Desde o início recebo com freqüência e-mails, convites, pedidos de ajuda financeira, vídeos, material de campanha, entre outras tantas mensagens do próprio candidato. Tenho até meu blog de apoio, criado num Dashboard onde qualquer um pode personalizar sua participação em uma série de atividades pró Barack, de eventos a ambientes de discussões segmentados para latinos, crianças, veteranos, entre outros.
Eu juro que até tentei achar algo pra dizer que falta. Sem sucesso. Doação online, site personalizável, loja virtual, dezenas de comunidades segmentadas, espaço para debates online, site mobile, BarackTV e as demais funcionalidades mais comuns – notícias, newsletters, etc. Check.

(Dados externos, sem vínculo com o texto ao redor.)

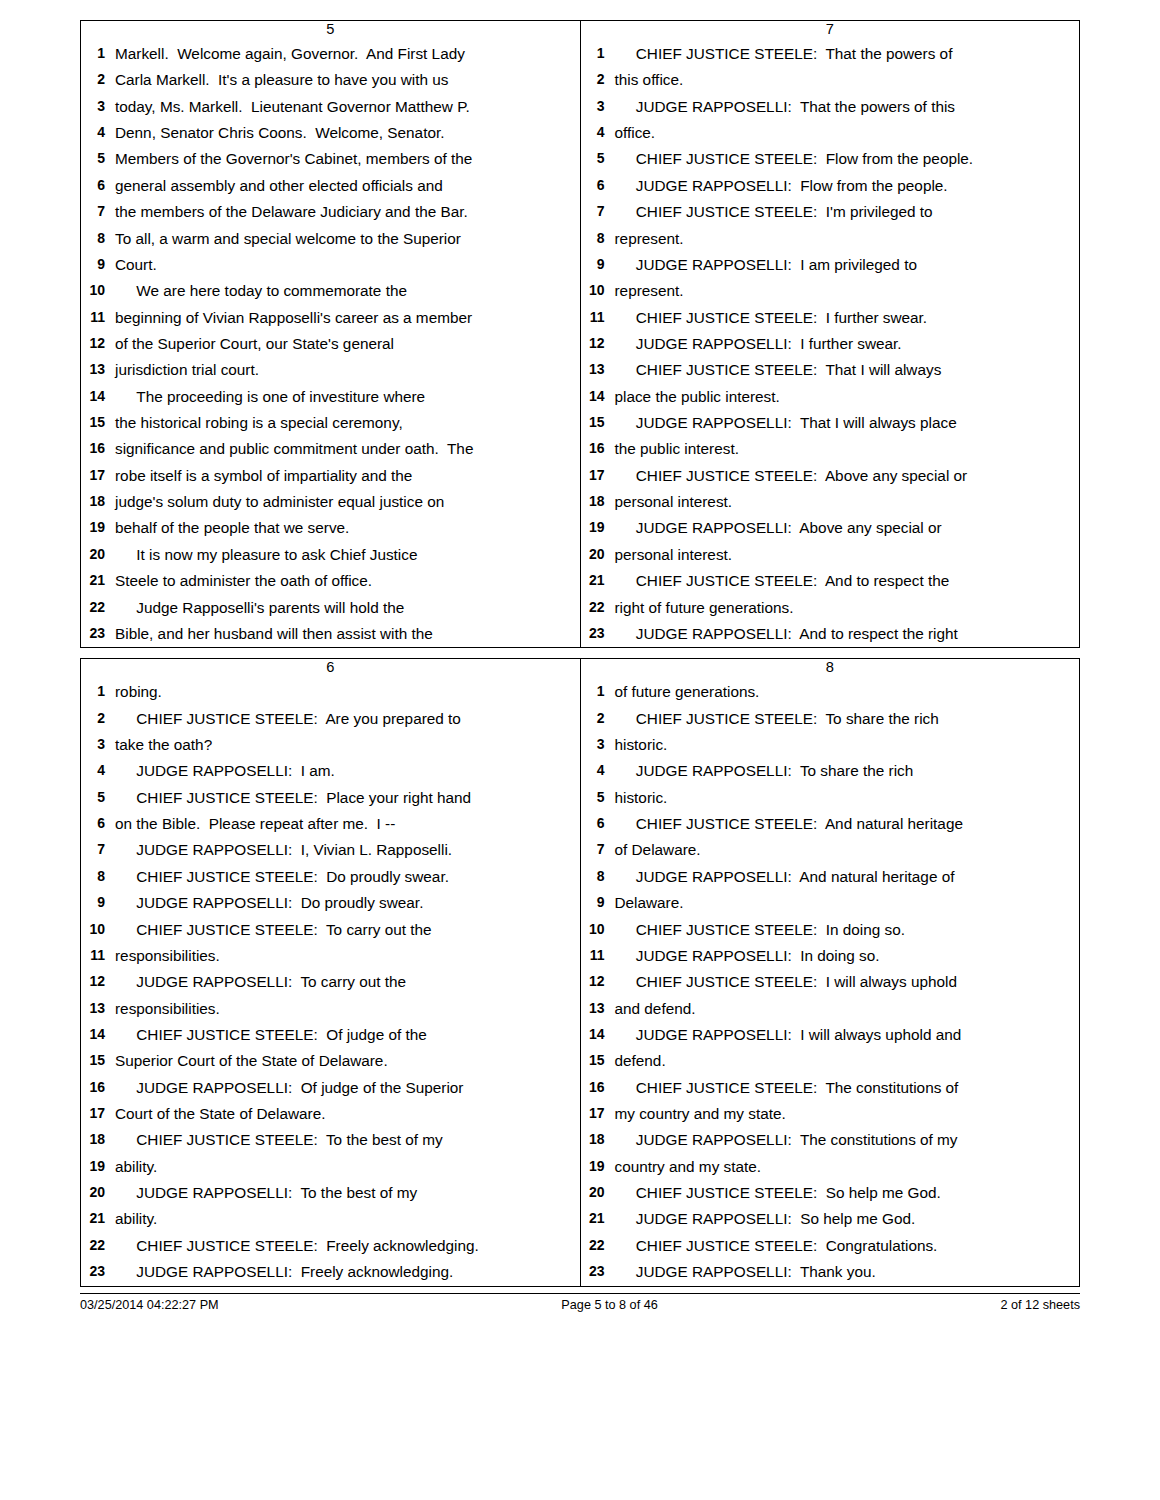| 5 Markell. Welcome again, Governor. And First Lady Carla Markell. It's a pleasure to have you with us today, Ms. Markell. Lieutenant Governor Matthew P. Denn, Senator Chris Coons. Welcome, Senator. Members of the Governor's Cabinet, members of the general assembly and other elected officials and the members of the Delaware Judiciary and the Bar. To all, a warm and special welcome to the Superior Court. We are here today to commemorate the beginning of Vivian Rapposelli's career as a member of the Superior Court, our State's general jurisdiction trial court. The proceeding is one of investiture where the historical robing is a special ceremony, significance and public commitment under oath. The robe itself is a symbol of impartiality and the judge's solum duty to administer equal justice on behalf of the people that we serve. It is now my pleasure to ask Chief Justice Steele to administer the oath of office. Judge Rapposelli's parents will hold the Bible, and her husband will then assist with the | 7 CHIEF JUSTICE STEELE: That the powers of this office. JUDGE RAPPOSELLI: That the powers of this office. CHIEF JUSTICE STEELE: Flow from the people. JUDGE RAPPOSELLI: Flow from the people. CHIEF JUSTICE STEELE: I'm privileged to represent. JUDGE RAPPOSELLI: I am privileged to represent. CHIEF JUSTICE STEELE: I further swear. JUDGE RAPPOSELLI: I further swear. CHIEF JUSTICE STEELE: That I will always place the public interest. JUDGE RAPPOSELLI: That I will always place the public interest. CHIEF JUSTICE STEELE: Above any special or personal interest. JUDGE RAPPOSELLI: Above any special or personal interest. CHIEF JUSTICE STEELE: And to respect the right of future generations. JUDGE RAPPOSELLI: And to respect the right |
| 6 robing. CHIEF JUSTICE STEELE: Are you prepared to take the oath? JUDGE RAPPOSELLI: I am. CHIEF JUSTICE STEELE: Place your right hand on the Bible. Please repeat after me. I -- JUDGE RAPPOSELLI: I, Vivian L. Rapposelli. CHIEF JUSTICE STEELE: Do proudly swear. JUDGE RAPPOSELLI: Do proudly swear. CHIEF JUSTICE STEELE: To carry out the responsibilities. JUDGE RAPPOSELLI: To carry out the responsibilities. CHIEF JUSTICE STEELE: Of judge of the Superior Court of the State of Delaware. JUDGE RAPPOSELLI: Of judge of the Superior Court of the State of Delaware. CHIEF JUSTICE STEELE: To the best of my ability. JUDGE RAPPOSELLI: To the best of my ability. CHIEF JUSTICE STEELE: Freely acknowledging. JUDGE RAPPOSELLI: Freely acknowledging. | 8 of future generations. CHIEF JUSTICE STEELE: To share the rich historic. JUDGE RAPPOSELLI: To share the rich historic. CHIEF JUSTICE STEELE: And natural heritage of Delaware. JUDGE RAPPOSELLI: And natural heritage of Delaware. CHIEF JUSTICE STEELE: In doing so. JUDGE RAPPOSELLI: In doing so. CHIEF JUSTICE STEELE: I will always uphold and defend. JUDGE RAPPOSELLI: I will always uphold and defend. CHIEF JUSTICE STEELE: The constitutions of my country and my state. JUDGE RAPPOSELLI: The constitutions of my country and my state. CHIEF JUSTICE STEELE: So help me God. JUDGE RAPPOSELLI: So help me God. CHIEF JUSTICE STEELE: Congratulations. JUDGE RAPPOSELLI: Thank you. |
03/25/2014 04:22:27 PM Page 5 to 8 of 46 2 of 12 sheets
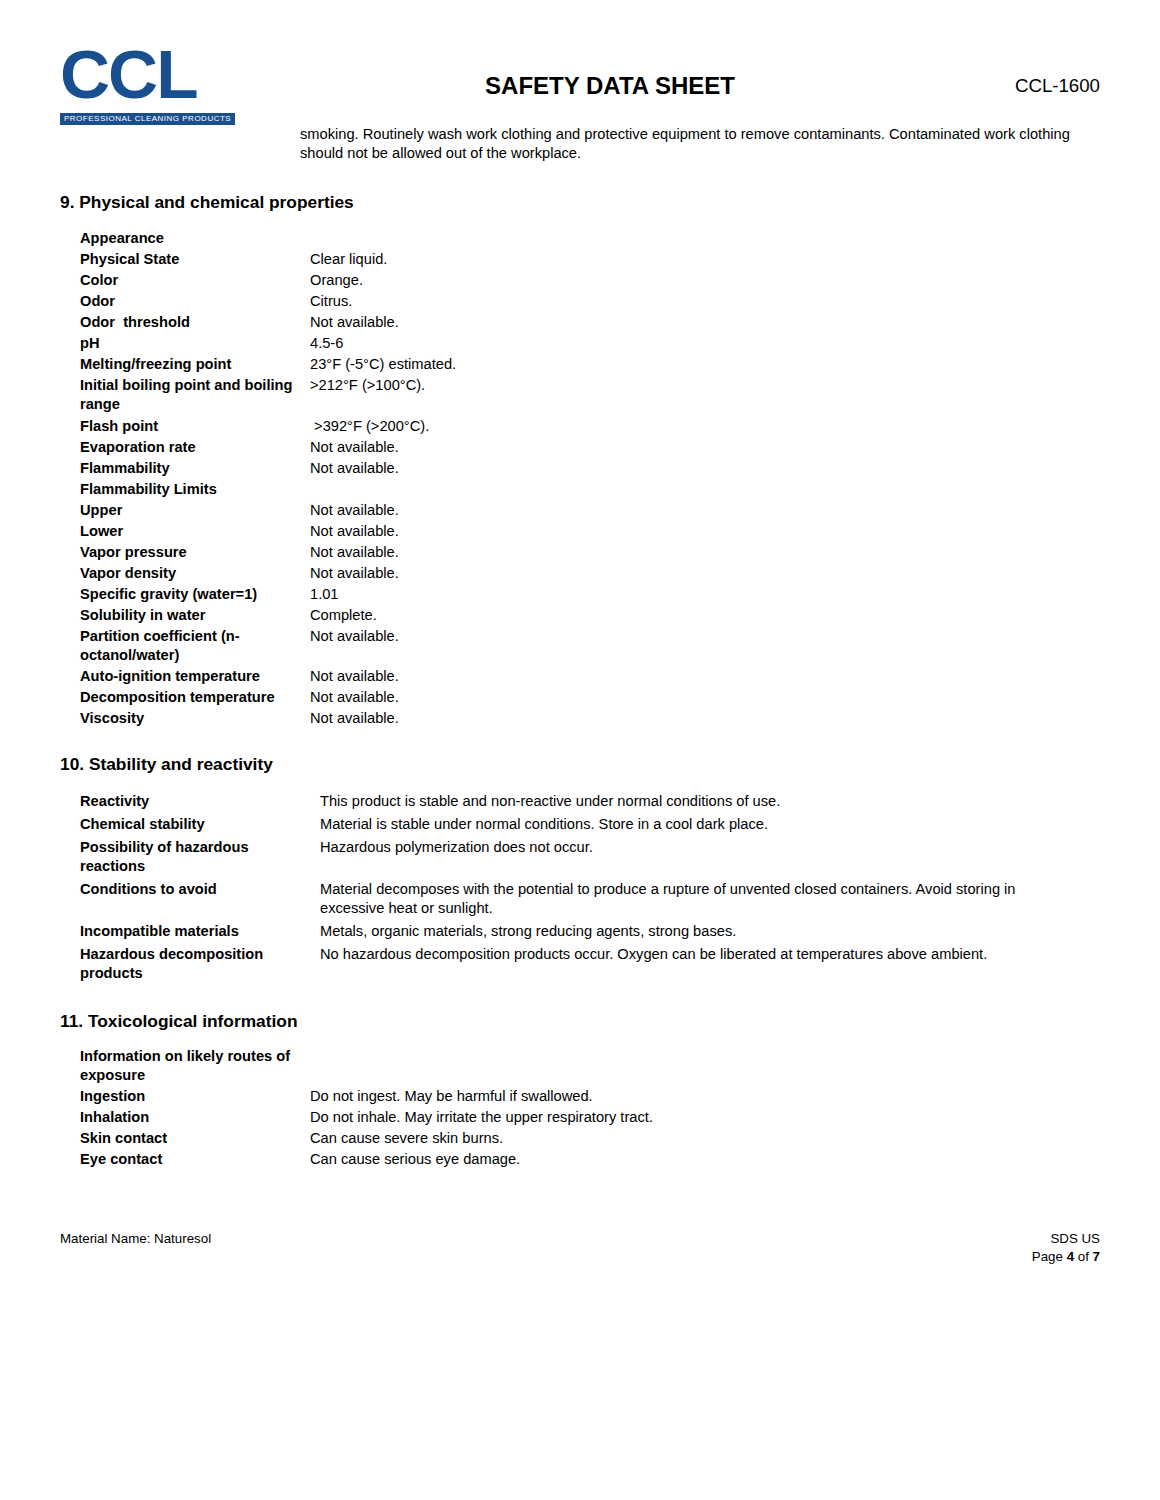CCL
PROFESSIONAL CLEANING PRODUCTS
SAFETY DATA SHEET
CCL-1600
smoking. Routinely wash work clothing and protective equipment to remove contaminants. Contaminated work clothing should not be allowed out of the workplace.
9. Physical and chemical properties
| Appearance | |
| Physical State | Clear liquid. |
| Color | Orange. |
| Odor | Citrus. |
| Odor threshold | Not available. |
| pH | 4.5-6 |
| Melting/freezing point | 23°F (-5°C) estimated. |
| Initial boiling point and boiling range | >212°F (>100°C). |
| Flash point | >392°F (>200°C). |
| Evaporation rate | Not available. |
| Flammability | Not available. |
| Flammability Limits | |
| Upper | Not available. |
| Lower | Not available. |
| Vapor pressure | Not available. |
| Vapor density | Not available. |
| Specific gravity (water=1) | 1.01 |
| Solubility in water | Complete. |
| Partition coefficient (n-octanol/water) | Not available. |
| Auto-ignition temperature | Not available. |
| Decomposition temperature | Not available. |
| Viscosity | Not available. |
10. Stability and reactivity
| Reactivity | This product is stable and non-reactive under normal conditions of use. |
| Chemical stability | Material is stable under normal conditions. Store in a cool dark place. |
| Possibility of hazardous reactions | Hazardous polymerization does not occur. |
| Conditions to avoid | Material decomposes with the potential to produce a rupture of unvented closed containers. Avoid storing in excessive heat or sunlight. |
| Incompatible materials | Metals, organic materials, strong reducing agents, strong bases. |
| Hazardous decomposition products | No hazardous decomposition products occur. Oxygen can be liberated at temperatures above ambient. |
11. Toxicological information
| Information on likely routes of exposure | |
| Ingestion | Do not ingest. May be harmful if swallowed. |
| Inhalation | Do not inhale. May irritate the upper respiratory tract. |
| Skin contact | Can cause severe skin burns. |
| Eye contact | Can cause serious eye damage. |
Material Name: Naturesol
SDS US
Page 4 of 7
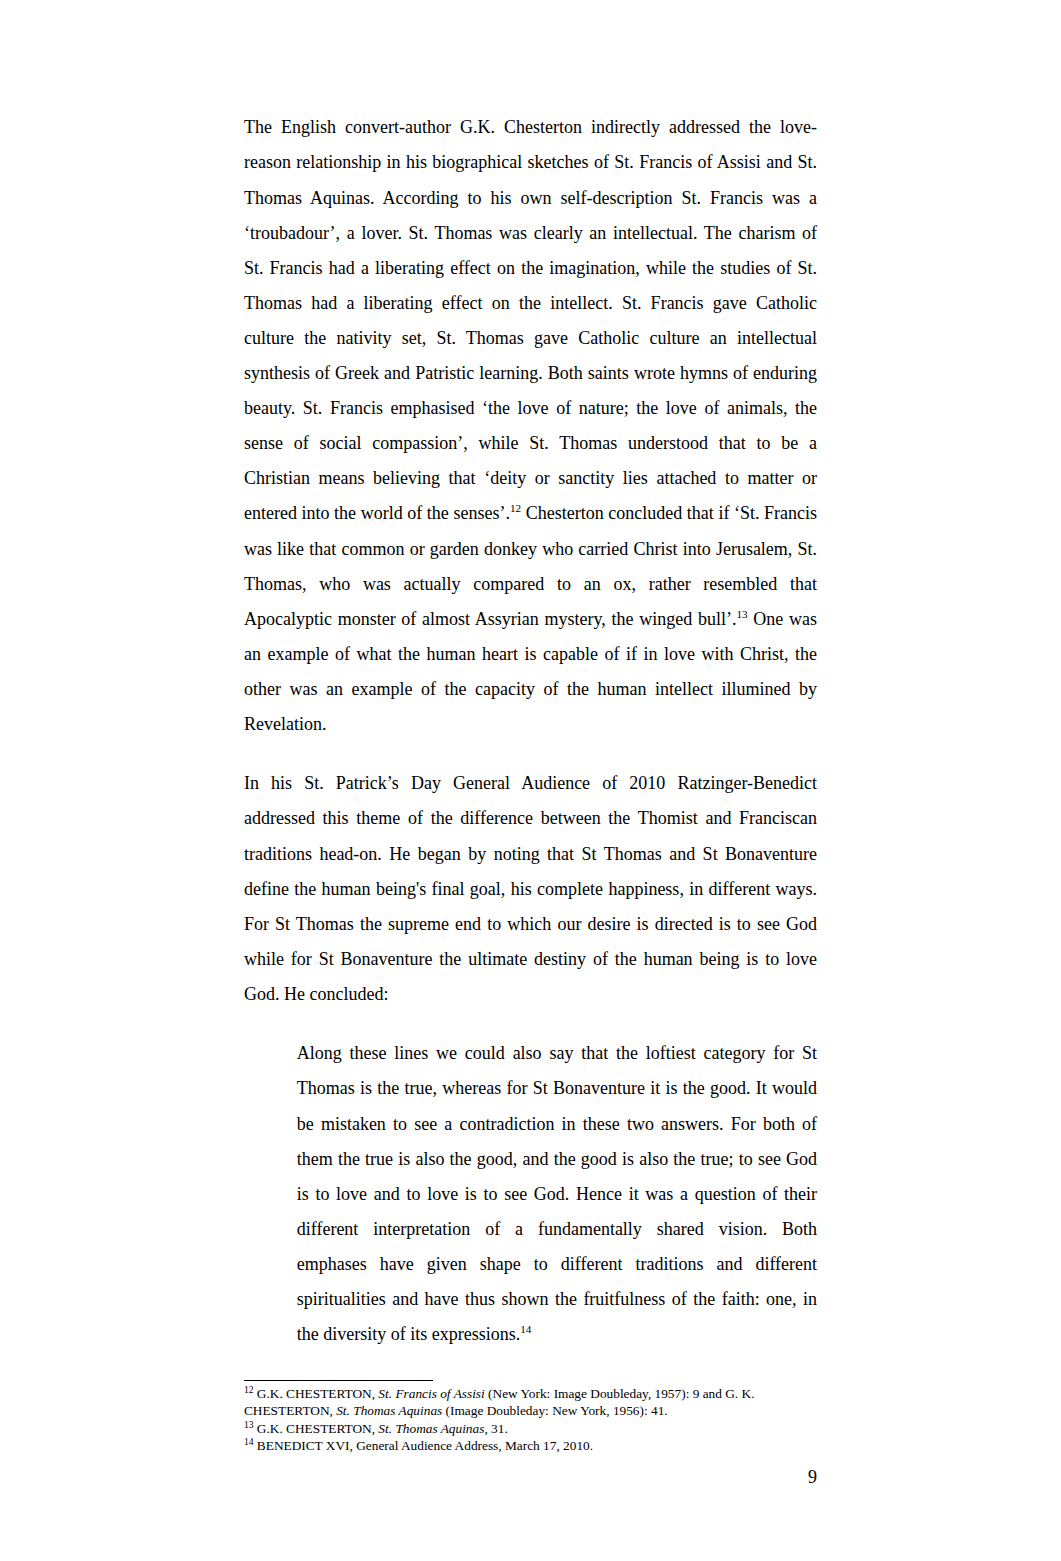The English convert-author G.K. Chesterton indirectly addressed the love-reason relationship in his biographical sketches of St. Francis of Assisi and St. Thomas Aquinas. According to his own self-description St. Francis was a ‘troubadour’, a lover. St. Thomas was clearly an intellectual. The charism of St. Francis had a liberating effect on the imagination, while the studies of St. Thomas had a liberating effect on the intellect. St. Francis gave Catholic culture the nativity set, St. Thomas gave Catholic culture an intellectual synthesis of Greek and Patristic learning. Both saints wrote hymns of enduring beauty. St. Francis emphasised ‘the love of nature; the love of animals, the sense of social compassion’, while St. Thomas understood that to be a Christian means believing that ‘deity or sanctity lies attached to matter or entered into the world of the senses’.12 Chesterton concluded that if ‘St. Francis was like that common or garden donkey who carried Christ into Jerusalem, St. Thomas, who was actually compared to an ox, rather resembled that Apocalyptic monster of almost Assyrian mystery, the winged bull’.13 One was an example of what the human heart is capable of if in love with Christ, the other was an example of the capacity of the human intellect illumined by Revelation.
In his St. Patrick’s Day General Audience of 2010 Ratzinger-Benedict addressed this theme of the difference between the Thomist and Franciscan traditions head-on. He began by noting that St Thomas and St Bonaventure define the human being's final goal, his complete happiness, in different ways. For St Thomas the supreme end to which our desire is directed is to see God while for St Bonaventure the ultimate destiny of the human being is to love God. He concluded:
Along these lines we could also say that the loftiest category for St Thomas is the true, whereas for St Bonaventure it is the good. It would be mistaken to see a contradiction in these two answers. For both of them the true is also the good, and the good is also the true; to see God is to love and to love is to see God. Hence it was a question of their different interpretation of a fundamentally shared vision. Both emphases have given shape to different traditions and different spiritualities and have thus shown the fruitfulness of the faith: one, in the diversity of its expressions.14
12 G.K. CHESTERTON, St. Francis of Assisi (New York: Image Doubleday, 1957): 9 and G. K. CHESTERTON, St. Thomas Aquinas (Image Doubleday: New York, 1956): 41.
13 G.K. CHESTERTON, St. Thomas Aquinas, 31.
14 BENEDICT XVI, General Audience Address, March 17, 2010.
9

E se a conversa descambar para o papo do momento - convergência de mídias, integração on/off - lá está a campanha de Barack Obama. E ele demonstrou que está alinhado com a tendência recentemente num de seus comícios (ao vivo, não virtual) no Central Park em Nova York.
No ponto alto do evento, depois de um discurso empolgante, Barack convocou os presentes a se juntarem à campanha. Como? Resumindo a história, gritou em alto e bom som algo como “peguem seus celulares agora, digitem “Join” e enviem o SMS para o número X”. Done. Isso foi o bastante para que os presentes se conectassem à campanha através do mais “íntimo” dos seus aparelhos. E foi também o adeus definitivo às velhinhas voluntárias que recolhem assinaturas no bom e velho papel, ao lado do palanque.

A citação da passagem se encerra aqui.